• Task prompt: Search the entries below for "squamous" and copy each matching line.

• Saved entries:

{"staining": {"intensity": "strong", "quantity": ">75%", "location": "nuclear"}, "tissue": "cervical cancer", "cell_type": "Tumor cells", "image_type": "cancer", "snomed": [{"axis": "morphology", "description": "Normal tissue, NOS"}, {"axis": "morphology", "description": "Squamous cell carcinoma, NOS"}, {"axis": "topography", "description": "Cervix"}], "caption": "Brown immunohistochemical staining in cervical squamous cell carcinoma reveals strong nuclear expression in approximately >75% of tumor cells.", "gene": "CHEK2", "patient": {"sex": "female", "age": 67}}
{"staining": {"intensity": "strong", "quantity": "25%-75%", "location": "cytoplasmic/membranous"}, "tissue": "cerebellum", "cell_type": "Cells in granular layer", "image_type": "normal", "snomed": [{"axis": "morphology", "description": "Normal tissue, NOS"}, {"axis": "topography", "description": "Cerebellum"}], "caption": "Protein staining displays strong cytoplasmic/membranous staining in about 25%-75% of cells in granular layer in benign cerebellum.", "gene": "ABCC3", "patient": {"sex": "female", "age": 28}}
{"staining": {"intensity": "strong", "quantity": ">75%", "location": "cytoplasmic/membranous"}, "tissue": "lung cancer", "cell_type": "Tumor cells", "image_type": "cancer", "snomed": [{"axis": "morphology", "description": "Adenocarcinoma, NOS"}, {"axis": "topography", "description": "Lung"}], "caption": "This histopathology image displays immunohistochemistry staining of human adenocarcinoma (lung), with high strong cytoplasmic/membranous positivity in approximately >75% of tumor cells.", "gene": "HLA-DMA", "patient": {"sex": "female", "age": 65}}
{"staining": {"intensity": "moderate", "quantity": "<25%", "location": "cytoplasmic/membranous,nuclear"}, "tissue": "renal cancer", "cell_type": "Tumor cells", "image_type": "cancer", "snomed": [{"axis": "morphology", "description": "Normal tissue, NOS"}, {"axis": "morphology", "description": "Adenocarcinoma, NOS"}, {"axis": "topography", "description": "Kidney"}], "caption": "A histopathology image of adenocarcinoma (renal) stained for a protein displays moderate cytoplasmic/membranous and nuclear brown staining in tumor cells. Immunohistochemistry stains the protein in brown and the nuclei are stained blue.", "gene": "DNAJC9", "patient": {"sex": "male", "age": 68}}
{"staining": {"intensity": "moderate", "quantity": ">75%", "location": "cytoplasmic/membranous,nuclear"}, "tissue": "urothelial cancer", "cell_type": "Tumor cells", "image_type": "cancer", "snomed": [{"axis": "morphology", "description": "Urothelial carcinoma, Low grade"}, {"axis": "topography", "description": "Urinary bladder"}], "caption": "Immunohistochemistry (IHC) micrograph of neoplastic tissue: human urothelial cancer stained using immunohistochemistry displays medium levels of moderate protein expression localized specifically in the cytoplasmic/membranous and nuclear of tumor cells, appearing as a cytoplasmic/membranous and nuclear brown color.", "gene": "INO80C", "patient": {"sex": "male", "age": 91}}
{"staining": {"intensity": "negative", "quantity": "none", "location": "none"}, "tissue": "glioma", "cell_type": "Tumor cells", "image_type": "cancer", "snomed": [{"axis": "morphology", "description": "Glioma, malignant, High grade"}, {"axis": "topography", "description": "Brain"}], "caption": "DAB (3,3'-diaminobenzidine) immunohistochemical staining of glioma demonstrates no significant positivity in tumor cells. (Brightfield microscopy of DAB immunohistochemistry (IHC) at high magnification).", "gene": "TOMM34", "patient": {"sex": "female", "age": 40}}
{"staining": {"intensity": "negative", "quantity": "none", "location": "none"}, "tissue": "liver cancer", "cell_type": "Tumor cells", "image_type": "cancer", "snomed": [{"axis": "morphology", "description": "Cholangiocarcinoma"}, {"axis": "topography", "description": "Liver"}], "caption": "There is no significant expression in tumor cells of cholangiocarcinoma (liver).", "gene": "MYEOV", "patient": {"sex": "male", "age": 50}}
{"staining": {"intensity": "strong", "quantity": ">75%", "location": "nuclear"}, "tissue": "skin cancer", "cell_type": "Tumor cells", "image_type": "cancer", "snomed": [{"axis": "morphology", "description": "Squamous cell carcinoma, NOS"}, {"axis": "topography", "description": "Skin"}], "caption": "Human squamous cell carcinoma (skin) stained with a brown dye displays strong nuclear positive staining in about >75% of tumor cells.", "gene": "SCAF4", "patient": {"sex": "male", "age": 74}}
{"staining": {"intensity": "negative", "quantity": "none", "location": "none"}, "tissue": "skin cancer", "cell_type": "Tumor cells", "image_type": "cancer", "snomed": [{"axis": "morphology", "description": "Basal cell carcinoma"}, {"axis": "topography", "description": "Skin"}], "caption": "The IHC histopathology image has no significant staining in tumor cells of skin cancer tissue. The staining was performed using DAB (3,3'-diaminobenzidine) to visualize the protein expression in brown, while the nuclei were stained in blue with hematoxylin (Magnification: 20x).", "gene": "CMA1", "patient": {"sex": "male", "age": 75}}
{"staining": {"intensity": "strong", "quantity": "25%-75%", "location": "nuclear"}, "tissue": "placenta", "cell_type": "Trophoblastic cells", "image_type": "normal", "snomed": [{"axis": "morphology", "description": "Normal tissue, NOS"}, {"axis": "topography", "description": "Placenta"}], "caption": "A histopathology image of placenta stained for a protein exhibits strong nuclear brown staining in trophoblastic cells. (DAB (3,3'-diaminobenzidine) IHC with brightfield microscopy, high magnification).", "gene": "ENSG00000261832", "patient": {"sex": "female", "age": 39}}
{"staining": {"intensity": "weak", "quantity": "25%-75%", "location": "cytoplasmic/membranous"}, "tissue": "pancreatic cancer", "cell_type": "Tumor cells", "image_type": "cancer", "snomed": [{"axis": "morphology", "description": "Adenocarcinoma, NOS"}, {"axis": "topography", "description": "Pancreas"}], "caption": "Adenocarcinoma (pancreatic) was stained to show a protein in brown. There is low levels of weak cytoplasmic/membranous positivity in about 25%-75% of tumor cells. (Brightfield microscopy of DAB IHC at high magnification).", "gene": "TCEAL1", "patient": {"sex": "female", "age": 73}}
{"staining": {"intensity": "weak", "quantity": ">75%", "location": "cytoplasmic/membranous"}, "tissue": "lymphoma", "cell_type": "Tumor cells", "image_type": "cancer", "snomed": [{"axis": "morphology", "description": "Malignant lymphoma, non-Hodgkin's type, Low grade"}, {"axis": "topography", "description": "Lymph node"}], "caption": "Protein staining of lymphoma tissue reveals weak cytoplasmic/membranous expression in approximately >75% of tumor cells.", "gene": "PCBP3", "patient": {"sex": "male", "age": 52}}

• Response box:
{"staining": {"intensity": "strong", "quantity": ">75%", "location": "nuclear"}, "tissue": "cervical cancer", "cell_type": "Tumor cells", "image_type": "cancer", "snomed": [{"axis": "morphology", "description": "Normal tissue, NOS"}, {"axis": "morphology", "description": "Squamous cell carcinoma, NOS"}, {"axis": "topography", "description": "Cervix"}], "caption": "Brown immunohistochemical staining in cervical squamous cell carcinoma reveals strong nuclear expression in approximately >75% of tumor cells.", "gene": "CHEK2", "patient": {"sex": "female", "age": 67}}
{"staining": {"intensity": "strong", "quantity": ">75%", "location": "nuclear"}, "tissue": "skin cancer", "cell_type": "Tumor cells", "image_type": "cancer", "snomed": [{"axis": "morphology", "description": "Squamous cell carcinoma, NOS"}, {"axis": "topography", "description": "Skin"}], "caption": "Human squamous cell carcinoma (skin) stained with a brown dye displays strong nuclear positive staining in about >75% of tumor cells.", "gene": "SCAF4", "patient": {"sex": "male", "age": 74}}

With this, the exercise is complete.